• **EXCERPT**:
☆ ☆ ☆ ☆ ☆
Hinglish is Hindustani (itself a hybrid of Hindi and Urdu) with a smattering of English.

That's my preferred distinction, and it's the one the Oxford Dictionary folks used to prefer.

It dismays me no end to hear the two used interchangeably, so here is an additional guide.

Indian English is India's English - the Maharani's English if you will. An exotic, richly spiced vibrant variant of the mother form, Indian English is recognized by the Oxford Dictionary. Populated as it is with an aromatic vocabulary of Indian words and quaint, rare and uniquely subcontinental English usage, it is to English what Masala Chai is to tea.

Hinglish on the other hand, being predominantly Hindustani, would be perfectly sensible if written in Devanagari script though it never is. Its quirkiest idiosyncrasy - its defining characteristic - is that it is at heart, an Indian language written fully in Roman script.

Indian English for its part, is mostly English in vocabulary and grammar albeit in a form not always recognizable to Her Majesty.
Imagine this: it's 1936, and a visiting Home Office envoy extends his pinkie, sips his Earl Grey and complains in a tone of mild horror, "My dear boy, it came here as the Queen's English but it's gone dreadfully native, hasn't it?"
☆ ☆ ☆ ☆ ☆
• **Dataset excerpt**:
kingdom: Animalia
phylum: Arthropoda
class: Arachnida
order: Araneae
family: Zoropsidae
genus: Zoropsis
☆ ☆ ☆ ☆ ☆
• **WHAT YOU WILL DO**:
1. Using the excerpt on Hinglish and Indian English, explain why Hinglish would be perfectly sensible if written in Devanagari script.
2. List every descriptor that the excerpt on Hinglish and Indian English applies to the English usage that populates Indian English.
3. Transcribe the excerpt on Hinglish and Indian English between "Indian English is India's" and "in Roman script.", inclusive.

• **TASK-BY-TASK SOLUTIONS**:
1. Hinglish is predominantly Hindustani, so it would be perfectly sensible in Devanagari script. It is never written that way, though. It is an Indian language written fully in Roman script.

2.
- quaint
- rare
- uniquely subcontinental

3.
Indian English is India's English - the Maharani's English if you will. An exotic, richly spiced vibrant variant of the mother form, Indian English is recognized by the Oxford Dictionary. Populated as it is with an aromatic vocabulary of Indian words and quaint, rare and uniquely subcontinental English usage, it is to English what Masala Chai is to tea.

Hinglish on the other hand, being predominantly Hindustani, would be perfectly sensible if written in Devanagari script though it never is. Its quirkiest idiosyncrasy - its defining characteristic - is that it is at heart, an Indian language written fully in Roman script.